Les deux Gaspésiennes s’amènent avec un deuxième album sous le bras, le très réussi «4488 de l’Amour». Comme on les aime: pétillantes, tendres, éblouissantes de fraîcheur, rigolotes. Un vent original dans la chanson francophone.

Les soeurs Boulay ont déboulé dans nos vies et nous ont tout de suite séduits avec «Le poids des confettis» en 2013. Stéphanie et Mélanie. Ces guitares folks, avec une touche country, cet enthousiasme contagieux, l’humour, l’accent joual teinté de Gaspésie, avec des expressions, des prononciations bien à elles. On rit, certes, mais on s’émeut aux larmes avec des chansons comme Mappemonde ou Sac d’école. On craque. Impossible de résister. Mélanie, la cadette, revient pour nous sur les débuts du duo: «On chantait ensemble quand on était jeune, Stéph’ pis moi. Ma belle-mère nous disait qu’on devrait vraiment chanter ensemble, que ça marcherait, mais nous autres, on ne voulait rien savoir. On avait besoin de vivre chacune nos expériences.» En 2009, Stéphanie avait déjà fait paraître un maxi solo de cinq chansons, et participe ces jours-ci à un recueil collectif de nouvelles érotiques.

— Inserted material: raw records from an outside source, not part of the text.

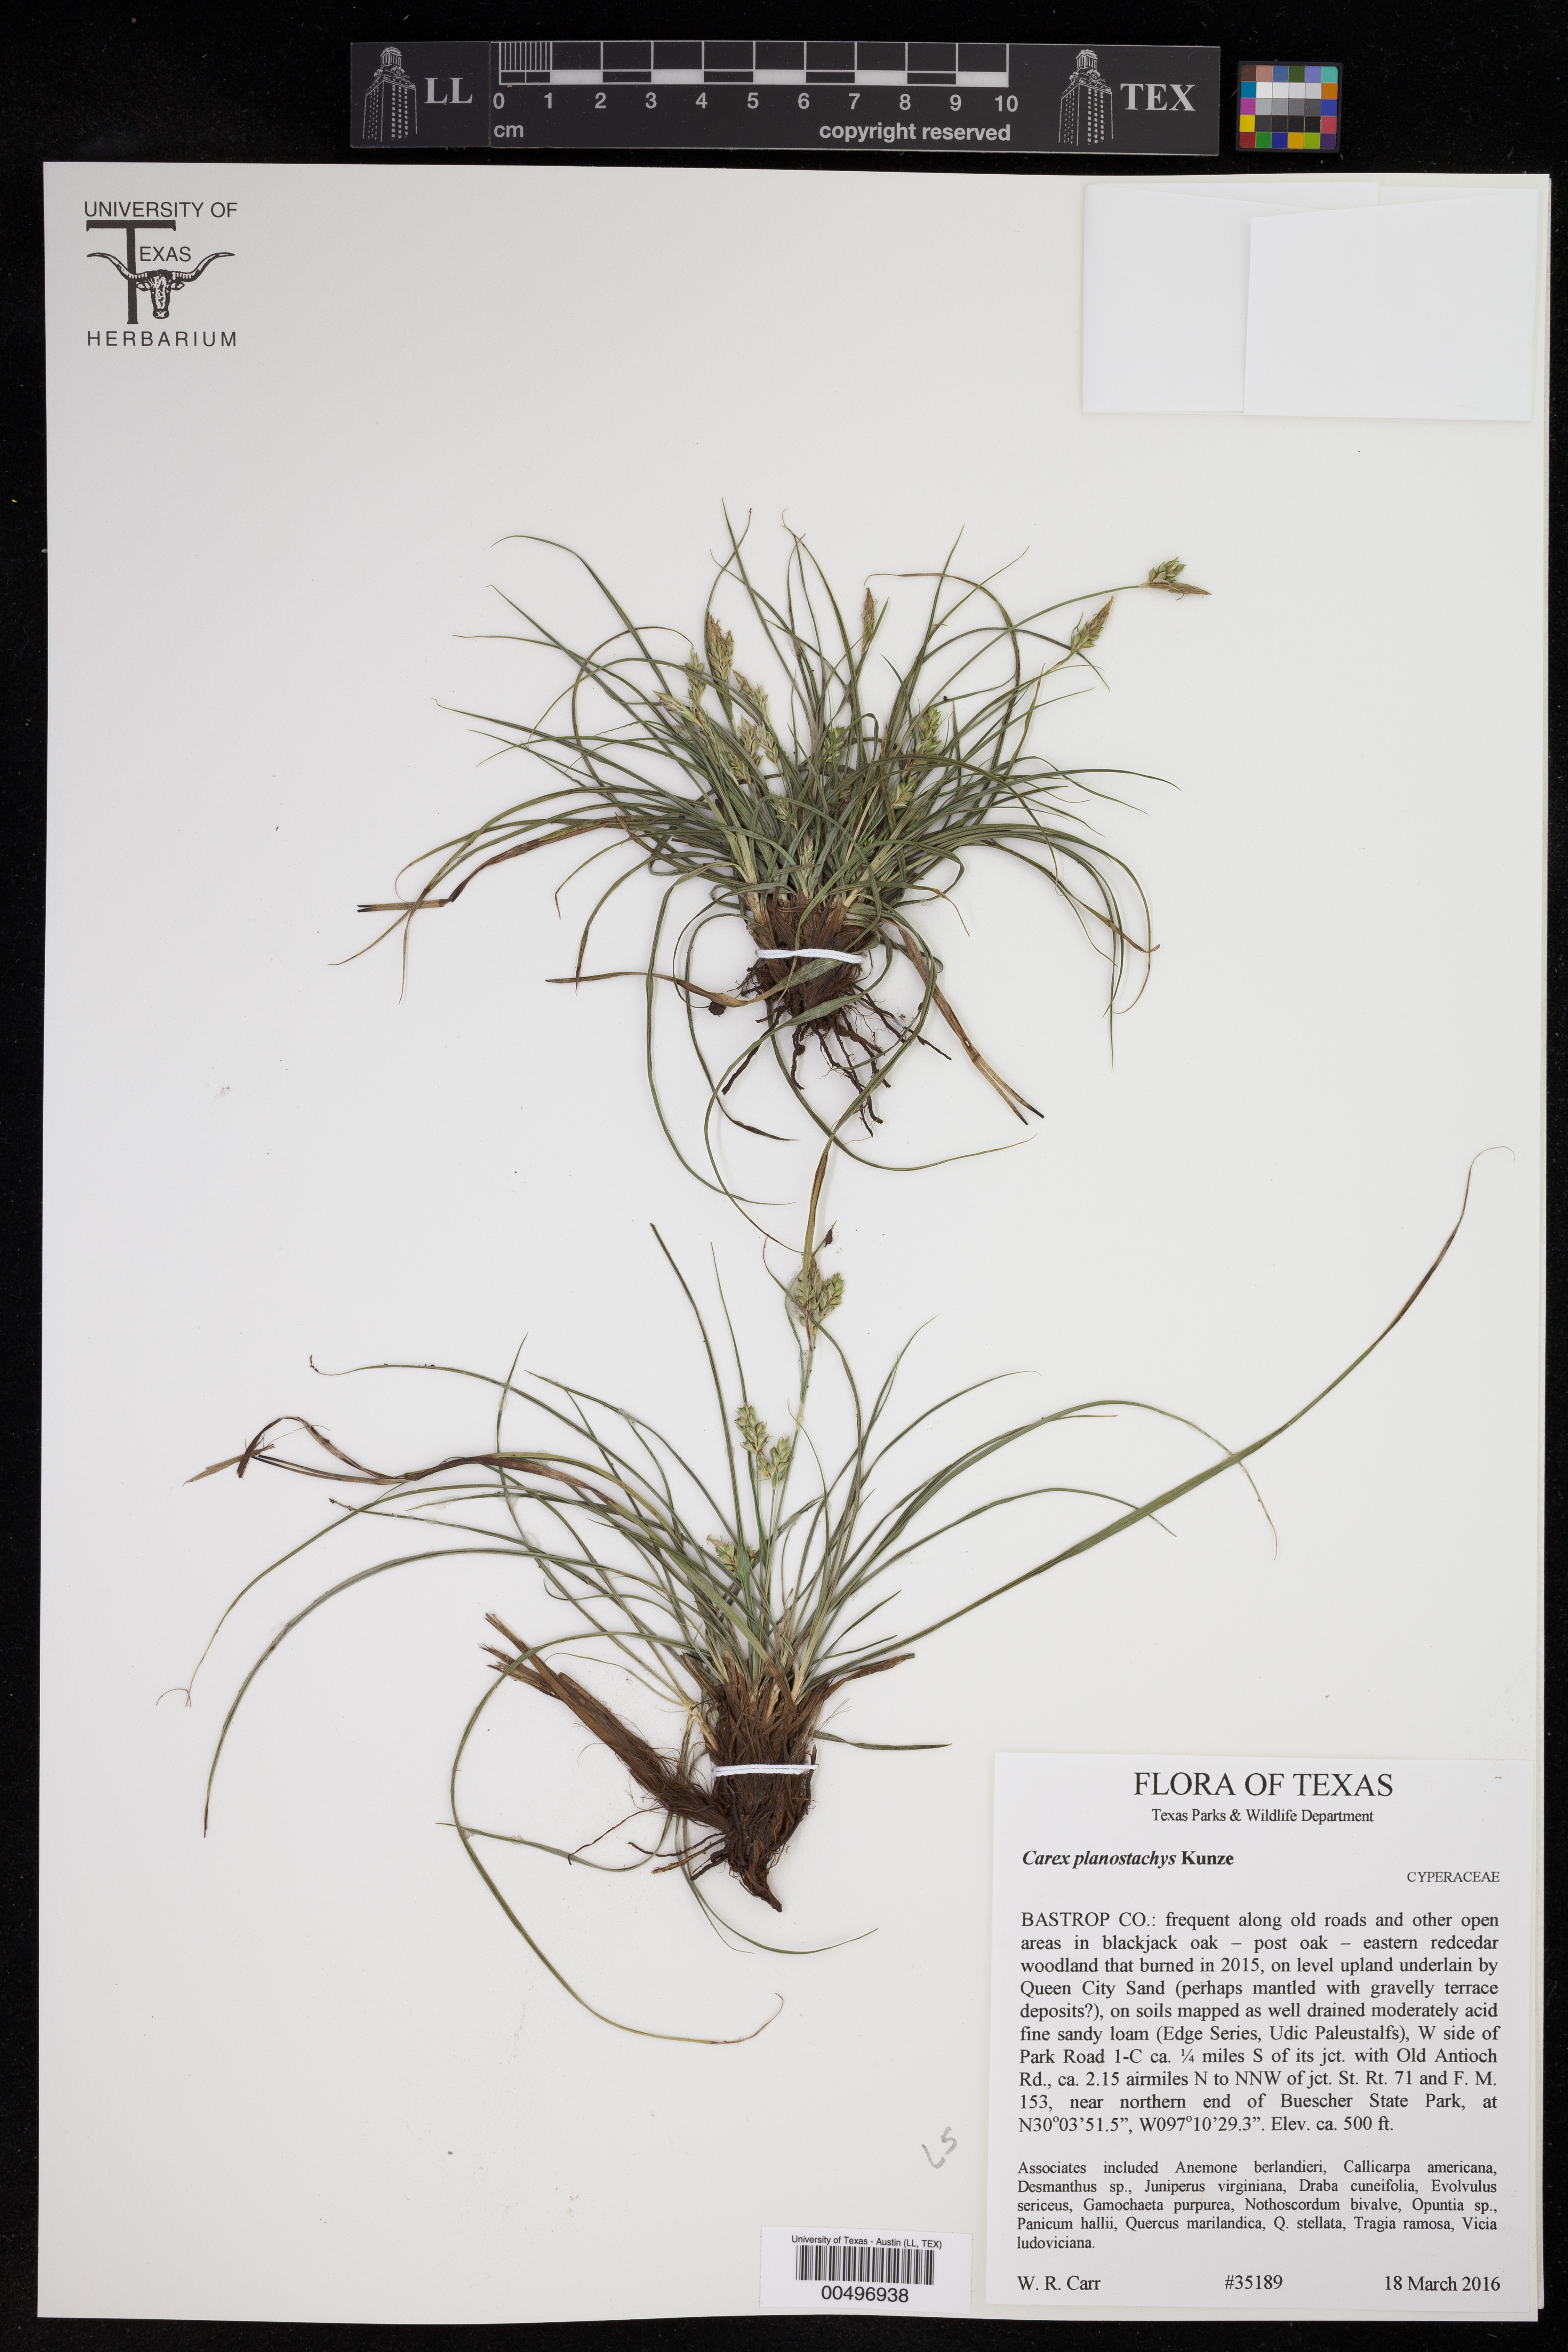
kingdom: Plantae
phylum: Tracheophyta
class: Liliopsida
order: Poales
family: Cyperaceae
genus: Carex
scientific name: Carex planostachys
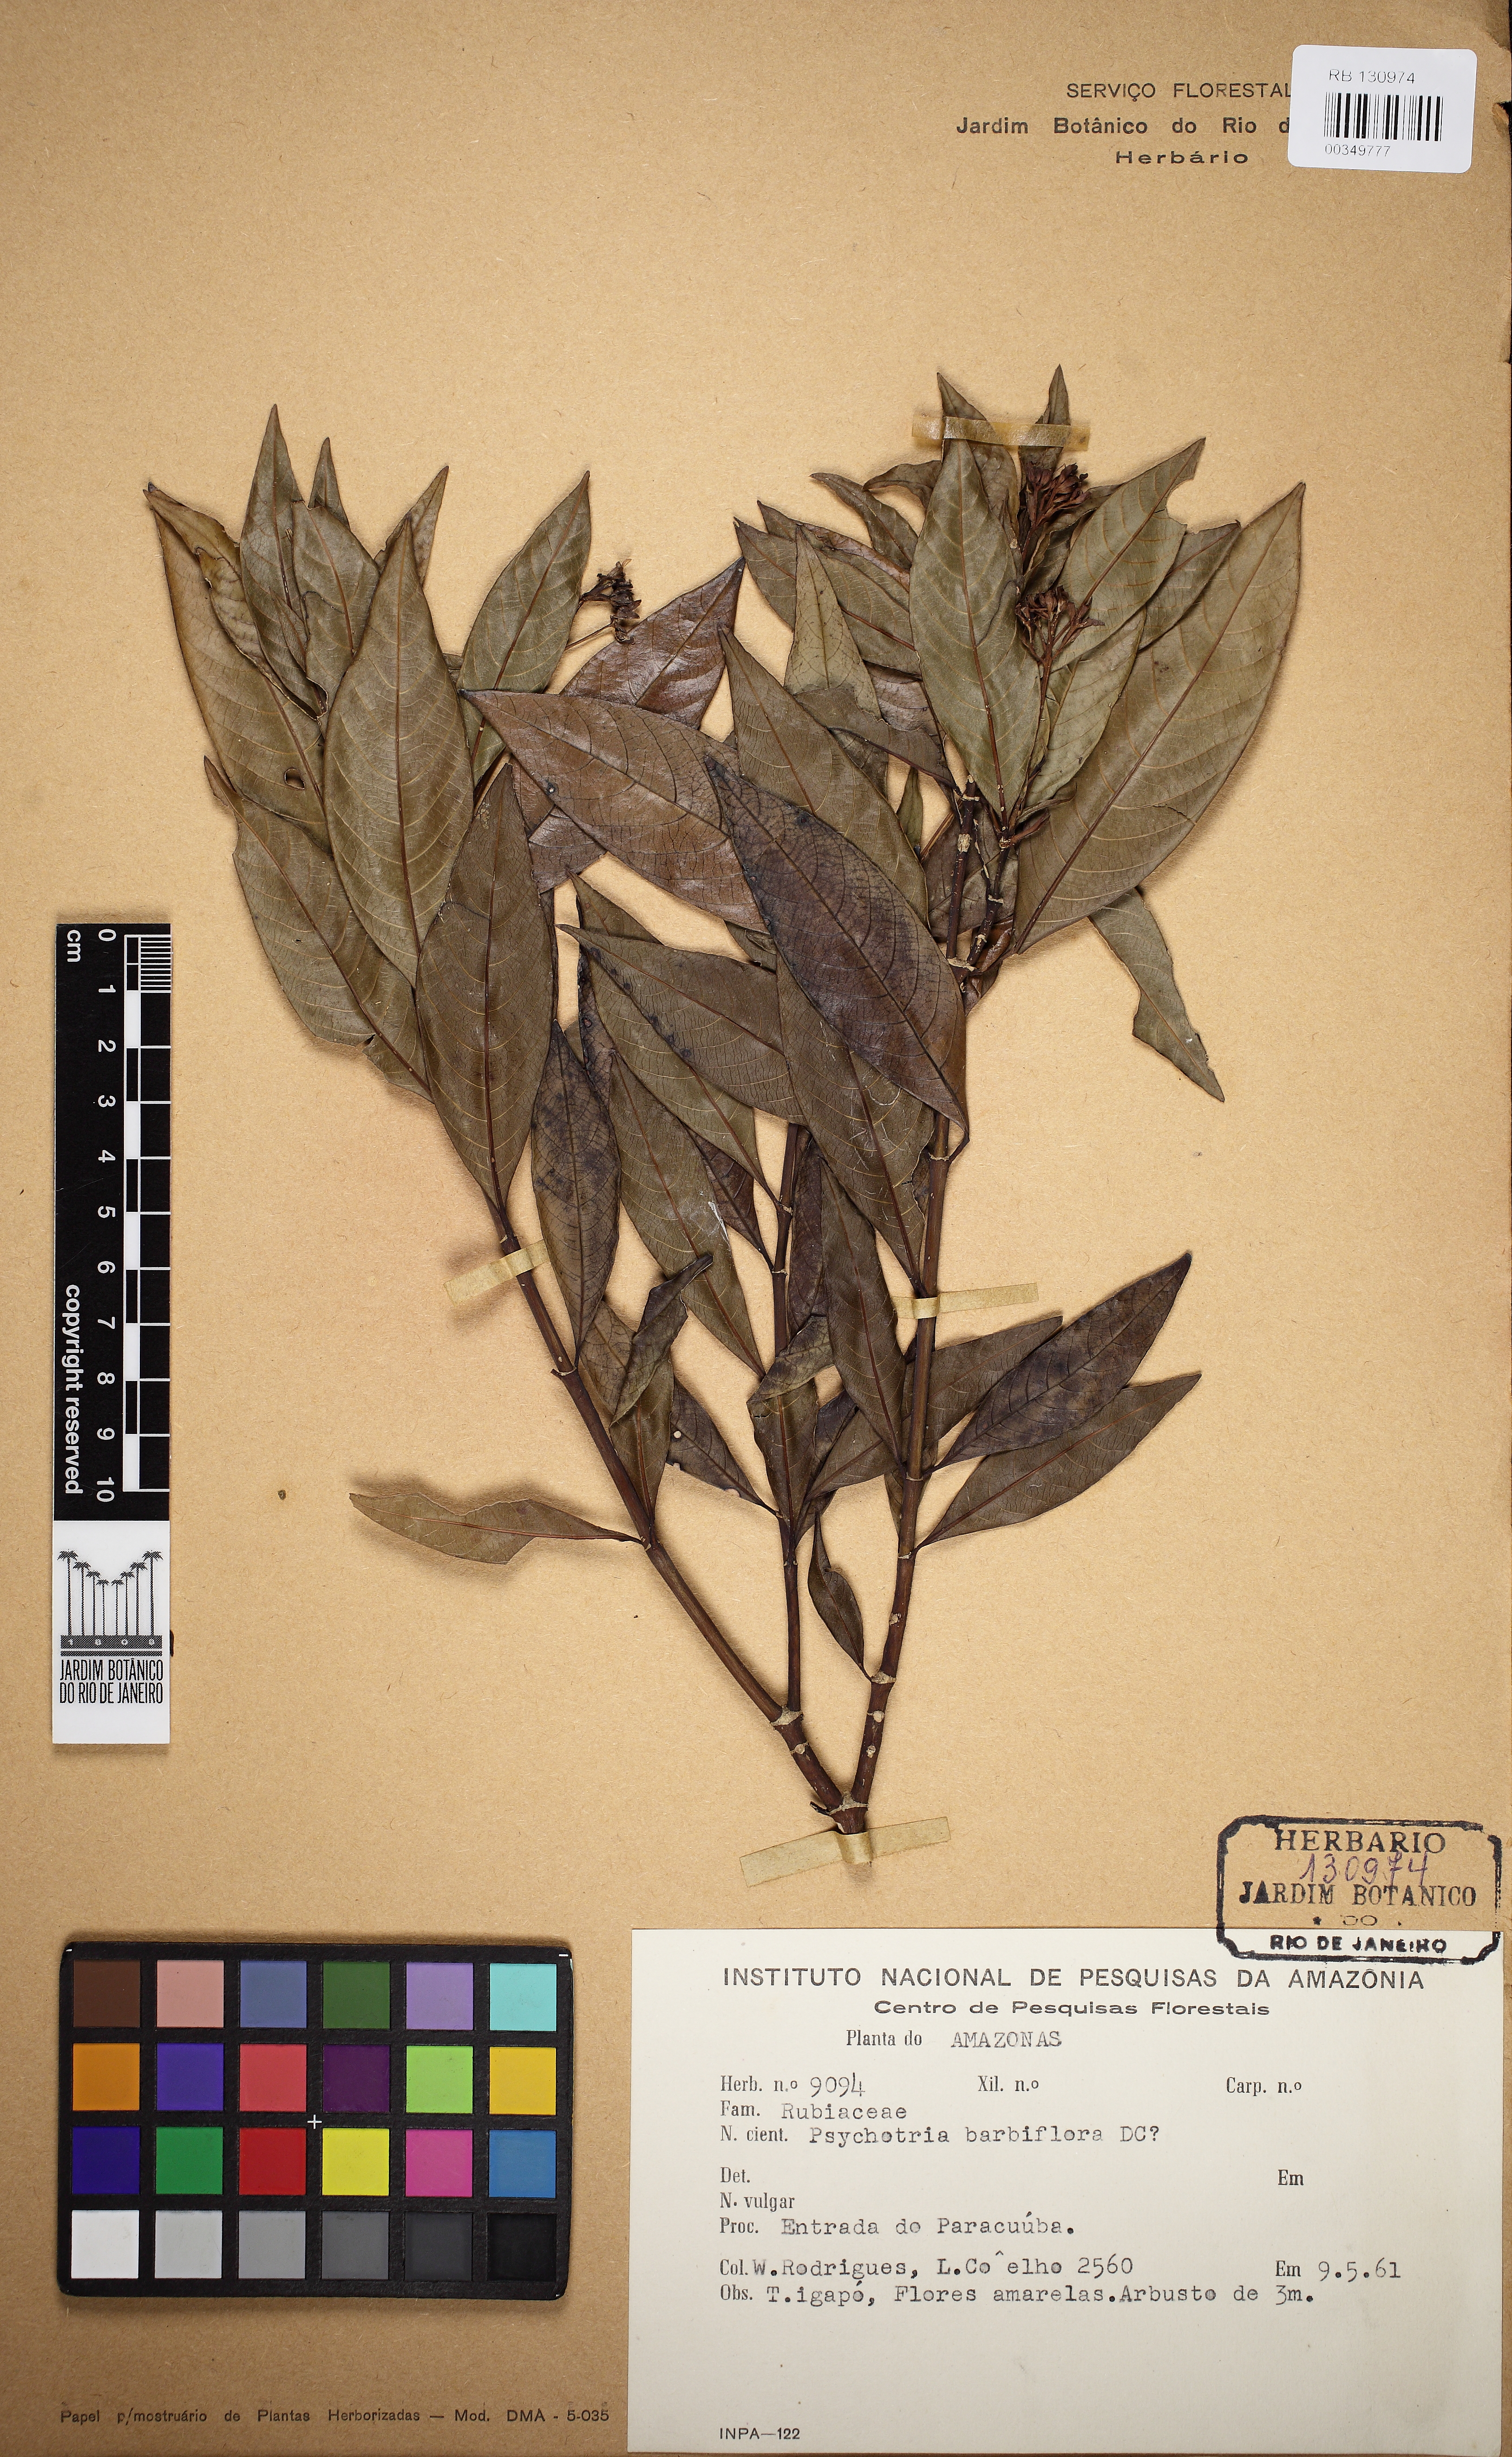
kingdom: Plantae
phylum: Tracheophyta
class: Magnoliopsida
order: Gentianales
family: Rubiaceae
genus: Palicourea
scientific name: Palicourea hoffmannseggiana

De la Gaspésie, les deux filles débarquent en ville: «Quand on est arrivées à Montréal, Stéph’ et moi avons habité ensemble. Un jour, où on était un peu déprimées toutes les deux, il faisait gris, j’étais couchée en boule dans mon lit. Ma soeur est venue me chercher dans ma chambre pour qu’on fasse une toune, pour nous faire du bien. Ça faisait longtemps qu’on n’avait pas chanté ensemble.» Elles enregistrent une reprise de Simon & Garfunkel, The Boxer, la proposent sur Internet.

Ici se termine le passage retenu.